## EXERCISE AIM
Please restate word for word each line from the one containing "Finns i lager i" to the last line of the records below, and drop the pictures.

## DATA PROVIDED
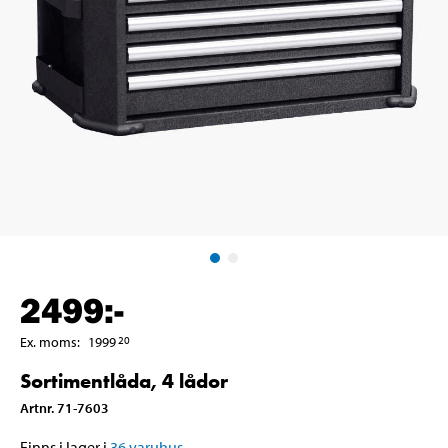
2499
:-
Ex. moms
:
1999
20
Sortimentlåda, 4 lådor
Artnr
.
71-7603
Finns i lager i
36
varuhus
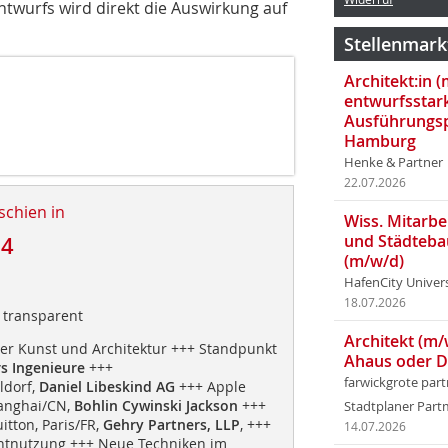
twurfs wird direkt die Auswirkung auf
Stellenmark
Architekt:in 
entwurfsstar
Ausführungsp
Hamburg
Henke & Partner
22.07.2026
schien in
Wiss. Mitarbei
und Städteba
14
(m/w/d)
HafenCity Univer
18.07.2026
, transparent
Architekt (m/
r Kunst und Architektur +++ Standpunkt
Ahaus oder 
s Ingenieure
+++
farwickgrote par
ldorf,
Daniel Libeskind AG
+++ Apple
hanghai/CN,
Bohlin Cywinski Jackson
+++
Stadtplaner Par
itton, Paris/FR,
Gehry Partners, LLP
, +++
14.07.2026
ichtnutzung +++ Neue Techniken im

## ANSWER TO THE PROBLEM
Finns i lager i
36
varuhus
twurfs wird direkt die Auswirkung auf
Stellenmark
Architekt:in 
entwurfsstar
Ausführungsp
Hamburg
Henke & Partner
22.07.2026
schien in
Wiss. Mitarbei
und Städteba
14
(m/w/d)
HafenCity Univer
18.07.2026
, transparent
Architekt (m/
r Kunst und Architektur +++ Standpunkt
Ahaus oder 
s Ingenieure
+++
farwickgrote par
ldorf,
Daniel Libeskind AG
+++ Apple
hanghai/CN,
Bohlin Cywinski Jackson
+++
Stadtplaner Par
itton, Paris/FR,
Gehry Partners, LLP
, +++
14.07.2026
ichtnutzung +++ Neue Techniken im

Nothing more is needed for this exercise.